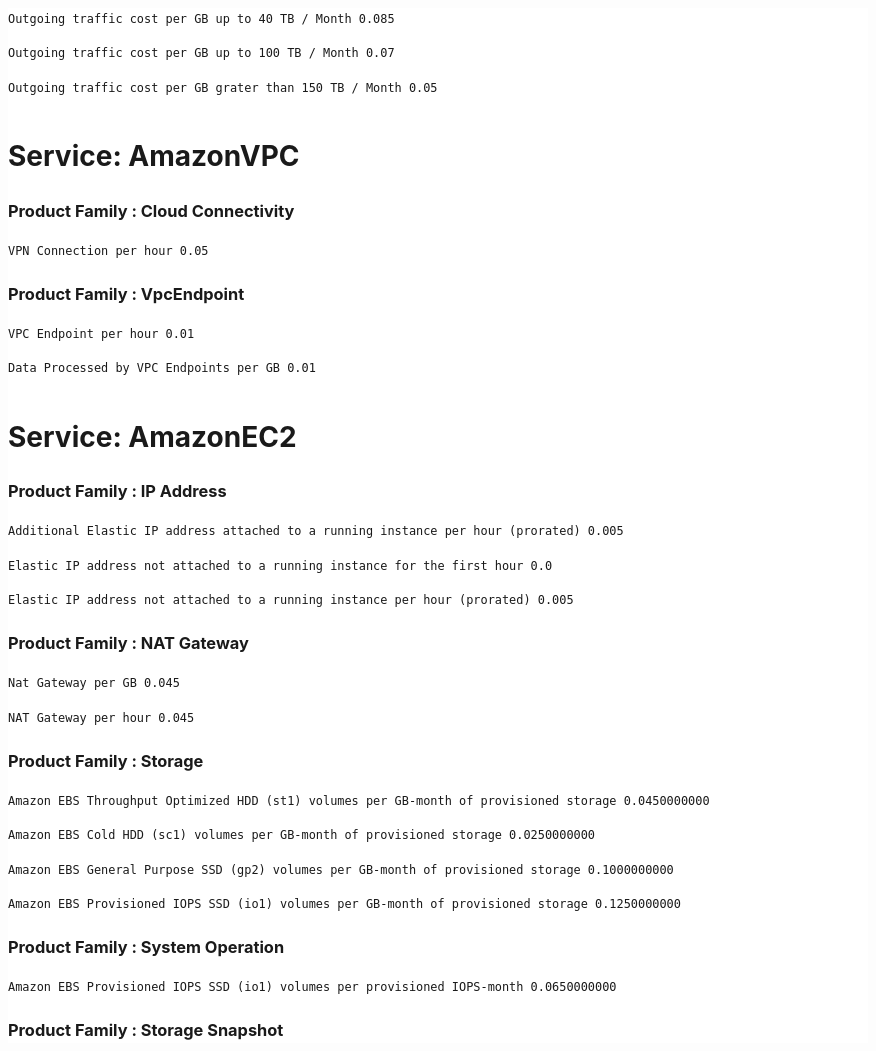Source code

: `Outgoing traffic cost per GB up to 40 TB / Month 0.085`

`Outgoing traffic cost per GB up to 100 TB / Month 0.07`

`Outgoing traffic cost per GB grater than 150 TB / Month 0.05`


# <a name="AmazonVPC"></a> Service: AmazonVPC
### <a name="Cloud Connectivity"></a> Product Family : Cloud Connectivity

`VPN Connection per hour 0.05`

### <a name="VpcEndpoint"></a> Product Family : VpcEndpoint

`VPC Endpoint per hour 0.01`

`Data Processed by VPC Endpoints per GB 0.01`


# <a name="AmazonEC2"></a> Service: AmazonEC2
### <a name="IP Address"></a> Product Family : IP Address

`Additional Elastic IP address attached to a running instance per hour (prorated) 0.005`

`Elastic IP address not attached to a running instance for the first hour 0.0`

`Elastic IP address not attached to a running instance per hour (prorated) 0.005`

### <a name="NAT Gateway"></a> Product Family : NAT Gateway

`Nat Gateway per GB 0.045`

`NAT Gateway per hour 0.045`

### <a name="Storage"></a> Product Family : Storage

`Amazon EBS Throughput Optimized HDD (st1) volumes per GB-month of provisioned storage 0.0450000000`

`Amazon EBS Cold HDD (sc1) volumes per GB-month of provisioned storage 0.0250000000`

`Amazon EBS General Purpose SSD (gp2) volumes per GB-month of provisioned storage 0.1000000000`

`Amazon EBS Provisioned IOPS SSD (io1) volumes per GB-month of provisioned storage 0.1250000000`

### <a name="System Operation"></a> Product Family : System Operation

`Amazon EBS Provisioned IOPS SSD (io1) volumes per provisioned IOPS-month 0.0650000000`

### <a name="Storage Snapshot"></a> Product Family : Storage Snapshot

********

# [Work instruction]
Each line above that contains the word "instance" should be copied.

# [Result of the exercise]
`Additional Elastic IP address attached to a running instance per hour (prorated) 0.005`
`Elastic IP address not attached to a running instance for the first hour 0.0`
`Elastic IP address not attached to a running instance per hour (prorated) 0.005`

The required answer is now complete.